"La tendance à l’électrification est évidente et seules des décisions folles pourraient encore l’arrêter"
Le facteur puissance
Fedagrim asbl est la Fédération Belge des Fournisseurs de machines, bâtiments et équipements et services connexes pour l'Agriculture et les Espaces Verts. Hans travaille actuellement sur le rapport annuel et, s’il ne veut pas donner de scoops, il peut par contre partager avec nous certaines constatations. L’élargissement de l’offre de machines et outils de jardin électriques et sur batterie constitue une première tendance qui se poursuit depuis déjà un certain temps. Le particulier semble avoir été convaincu plus vite que le professionnel. Le prix de revient et l’autonomie jouent-ils un rôle dans cette avancée à deux vitesses ou y a-t-il d’autres causes?
Hans Verstreken: "Je ne pense pas que cela dissuade les professionnels. Le facteur le plus important est ici l’aspect puissance. Les travaux qu’effectuent les particuliers nécessitent généralement moins de puissance que lorsqu’on fait appel à un professionnel. Nous constatons que les équipements sur batterie gagnent de plus en plus en puissance. Le marché des robots tondeuses est assez mature dans ce domaine. Et les modèles sur batterie sont également en plein essor dans le segment des tondeuses poussées ou des tondeuses autotractées. Même tendance au niveau des statistiques pour les débroussailleuses, où les modèles électriques gagnent également du terrain. On repousse donc les limites et cela ne fera qu’augmenter en 2023 et dans les années à venir."
Empreinte carbone
L’empreinte carbone devient aussi un critère de plus en plus important dans les demandes d’offres et surtout pour les marchés publics. C’est assurément déjà le cas aux Pays-Bas où cela entraîne une accélération de l’électrification des machines. "C’est vrai. À côté de cela, je remarque dans les discussions avec les villes et communes que celles qui utilisent quotidiennement de l’équipement électrique indiquent que celui-ci est beaucoup plus facile et plus agréable à utiliser. Principalement parce que cela entraîne moins de vibrations et de nuisances sonores. Cela joue un rôle dans l’achat par les villes et communes. Même si cela diffère évidemment d’une commune à l’autre."

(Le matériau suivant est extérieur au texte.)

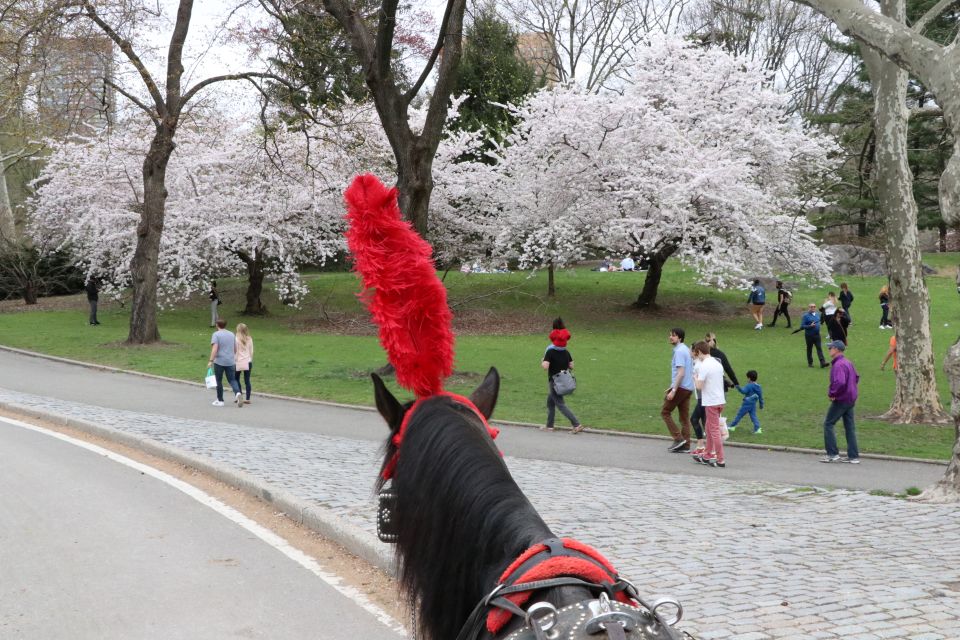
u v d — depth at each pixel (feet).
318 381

Remarque importance ici: l’accord de gouvernement flamand parle de l’élimination progressive des moteurs deux temps. "Cette mesure sera discutée cette année et nous avons également été entendus avec d’autres acteurs. Notre message est qu’imposer ce qui est déjà en train de se produire sur le marché a peu de sens. Je pense que nos membres ne sont que trop heureux de présenter leur offre aux villes et communes qui ne travaillent pas encore sur le changement."
Moteurs deux temps en réserve
Tout le monde veut faire le pas vers les énergies renouvelables et veut se détourner des combustibles fossiles. Cela entraînera-t-il une disparition définitive du marché des moteurs deux temps dans le secteur du jardin en 2023 ou ne sera-ce pas le cas?

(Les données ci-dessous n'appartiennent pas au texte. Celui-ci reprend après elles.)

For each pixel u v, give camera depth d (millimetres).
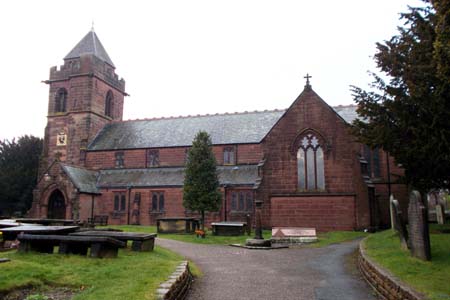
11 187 58906
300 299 11750
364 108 17719
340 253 21984
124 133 56781
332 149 36281
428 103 14391
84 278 11211
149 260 14969
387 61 17469
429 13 15070
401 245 16875
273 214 36594
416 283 10547
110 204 49219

"La tendance à l’électrification est évidente et seules des décisions folles pourraient l’arrêter. Nous savons que les équipements électriques et sur batterie sont également plus faciles à entretenir et il s’agit aussi d’un facteur important, surtout pour les villes, les communes et les professionnels. Les partisans de la tronçonneuse traditionnelle, par exemple, diront qu’ils font la différence en cas de résistance accrue. C’est en partie vrai car, en cas de résistance trop élevée, l’équipement sur batterie se coupera de lui-même en se mettant en sécurité, mais vous abîmerez plus rapidement votre tronçonneuse traditionnelle. Je sais que certains fabricants n’investiront plus dans les moteurs deux temps, tout au plus dans les moteurs quatre temps. Et quoique. Une fois que les fabricants auront pris cette décision et que la puissance des équipements sur batterie augmentera, cela conduira automatiquement à l’électrification complète du marché."

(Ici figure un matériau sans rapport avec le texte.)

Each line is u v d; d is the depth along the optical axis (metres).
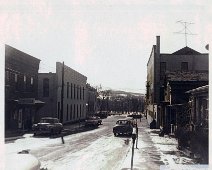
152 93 53.56
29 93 36.88
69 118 52.31
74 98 55.94
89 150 19.50
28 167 6.32
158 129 42.03
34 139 25.47
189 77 32.03
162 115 35.22
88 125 48.00
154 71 50.34
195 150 16.44
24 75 35.16
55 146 21.25
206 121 20.19
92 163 14.66
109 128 44.50
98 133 34.62
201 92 20.80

Mais Hans émet des réserves sur les capacités les plus élevées. "On se demande ici s’il ne serait pas préférable de continuer à utiliser quelques machines deux temps en parallèle pour certaines situations extrêmes, comme en cas de fortes tempêtes entraînant des chutes d’arbres ou de grosses branches sur les routes. Dans de telles situations d’urgence, je ne vois pas les pompiers s’en sortir avec seulement des machines électriques. Afin de préserver les domaines publics dans de telles situations exceptionnelles et lorsqu’il faut agir vite, il me paraît sensé de conserver un arsenal limité de machines deux temps comme capacité de réserve pour les urgences. Les machines deux temps vont-elles diminuer? Très certainement. Vont-elles disparaître totalement? Cela ne me paraît pas sensé dans ce contexte."
Fleet management
Et acheter pour acheter n’est pas du tout indiqué. Selon Fedagrim, il serait plus intéressant d’investir dans les systèmes de fleet management, surtout pour les grandes sociétés, les villes et les communes. Toujours avoir une vue de l’ensemble de votre flotte et savoir combien consomme tel ou tel appareil s’avère une information utile permettant de mieux guider le comportement d’achat. Ces systèmes commencent à s’implanter de plus en plus. Lors de son Dealer Day en juin, Fedagrim organisera d’ailleurs un atelier consacré à la technologie des batteries ainsi qu’aux applications GPS et commandes à distance afin d’assurer un meilleur suivi et une meilleure gestion des machines.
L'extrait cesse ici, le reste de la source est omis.